По канонам политологии доцент Путалкин вполне мог отнести себя к среднему классу. Правда, тот угол класса, куда определила его судьба, свидетельствовал скорее о бедности, чем достатке. Стороннему взгляду причина такого положения была ясна – Путалкин не брал взяток. И потому в отличие от коллег передвигался если не на своих двоих, то на общественном транспорте.
Каждое лето учебный цикл заканчивался подведением итогов. Последний раз неожиданно на заседание кафедры явился проректор Дуболомов. Явился и без долгих предисловий заявил, что всему составу кафедры, прежде чем преподавать, следовало бы поучаствовать в строительстве армейских клозетов где-нибудь в азиатских степях. При этом сверкнул взглядом в сторону доцента Путалкина. Тот попытался промямлить нечто в ответ, но был тут же придавлен фразой провидца: я знаю все ваши ошибки на год вперед. Путалкин скис окончательно, а Дуболомов свой грозный лик с чуть расплющенным носом обернул в цезарианский профиль поперек света в проеме окна и застыл, видимо, в ожидании аплодисментов.
Следует отметить, что Дуболомов с замечательной легкостью судил обо всём – от ядерной физики до литературного стиля. И равному ему в этом деле пока не находилось. Поговаривали, что беспробудная ясность ума в проректорской голове поселилась навсегда от контакта с инопланетянами.

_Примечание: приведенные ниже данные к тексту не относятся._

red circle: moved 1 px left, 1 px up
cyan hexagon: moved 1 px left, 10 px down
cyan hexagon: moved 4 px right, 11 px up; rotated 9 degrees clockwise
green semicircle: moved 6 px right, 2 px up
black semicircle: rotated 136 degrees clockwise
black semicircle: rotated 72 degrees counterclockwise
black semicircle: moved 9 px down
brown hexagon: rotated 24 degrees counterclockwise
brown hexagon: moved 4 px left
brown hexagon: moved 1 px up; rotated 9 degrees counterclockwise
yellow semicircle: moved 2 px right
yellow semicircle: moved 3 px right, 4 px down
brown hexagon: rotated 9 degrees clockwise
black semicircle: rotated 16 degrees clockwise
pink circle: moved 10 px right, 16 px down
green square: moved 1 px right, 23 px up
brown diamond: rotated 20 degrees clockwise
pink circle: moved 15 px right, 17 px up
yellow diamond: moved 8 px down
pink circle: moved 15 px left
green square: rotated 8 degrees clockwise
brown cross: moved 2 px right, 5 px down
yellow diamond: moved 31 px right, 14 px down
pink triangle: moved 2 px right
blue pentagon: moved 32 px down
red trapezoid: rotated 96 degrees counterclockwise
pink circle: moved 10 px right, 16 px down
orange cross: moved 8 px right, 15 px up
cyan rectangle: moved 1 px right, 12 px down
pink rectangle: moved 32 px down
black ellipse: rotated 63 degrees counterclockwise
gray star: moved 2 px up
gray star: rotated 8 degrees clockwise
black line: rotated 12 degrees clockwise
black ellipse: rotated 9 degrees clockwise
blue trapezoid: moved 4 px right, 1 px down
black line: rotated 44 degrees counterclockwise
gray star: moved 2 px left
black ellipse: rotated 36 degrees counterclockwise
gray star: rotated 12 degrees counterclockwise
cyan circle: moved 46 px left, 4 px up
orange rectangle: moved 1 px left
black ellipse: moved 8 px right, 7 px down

Покидая институтское здание после кафедрального собора, отпускник Путалкин никак не мог взять в толк, каким образом Дуболомов умудрился теоретическую механику связать с клозетами. Впрочем, следовало идти в дом культуры.
Навстречу то и дело попадались обыватели с пластиковыми стаканчиками «эспрессо» или «американо». В теплом воздухе витал вполне ощутимый дух цивилизации. Вздыхая, Иван Никанорович вдыхал попутно и кофейные пары полной грудью, голова слегка кружилась. В противоположность проректору он не столько знал, сколько предчувствовал. И предчувствие подсказывало, что ничего хорошего от затеи с театром ждать не следовало. Тем более, как выяснилось, руководителем театра по странному стечению обстоятельств оказалась супруга Дуболомова.
Она, Муза Колокольцева-Дуболомова, и встретилась Ивану Путалкину, как только тот ступил на ободранный паркет фойе дома культуры. Взгляд её в противовес супругу, обращенный в сторону трагика, оказался вполне благосклонным, промелькнули даже оттенки женской симпатии к мужской стати. Иван, конечно, понимал, что до Аполлона ему далековато, но на сердце, тем не менее, полегчало. Репетиция новой пьесы прошла успешно, Иван Никанорович излил всё, что накопилось за день на душе. Муза была с ним.
Нельзя сказать, что трагик был до этого лишен женского участия. Уже полгода водил дружбу с Алисой, партнершей по сцене. Она частенько являлась к нему для разминки, восклицала с порога нечто театральное и обдавала томным взглядом. Если день оказывался свободным от лекций, то времени хватало на всё.
В этот раз Алиса предстала без истомы, но с восторженным блеском в глазах и красным колпаком на голове, прерывая очередной экскурс доцента в далекие миры.
— Что с тобой? И зачем на голове? – в недоумении поинтересовался он, возвращаясь понемногу из мира бозонов в мир фермионов.
— Ну и дремуч ты, Иванушка. Чтоб энергия не выходила. Входила и не выходила. Понимаешь? Ничего, сейчас поймешь.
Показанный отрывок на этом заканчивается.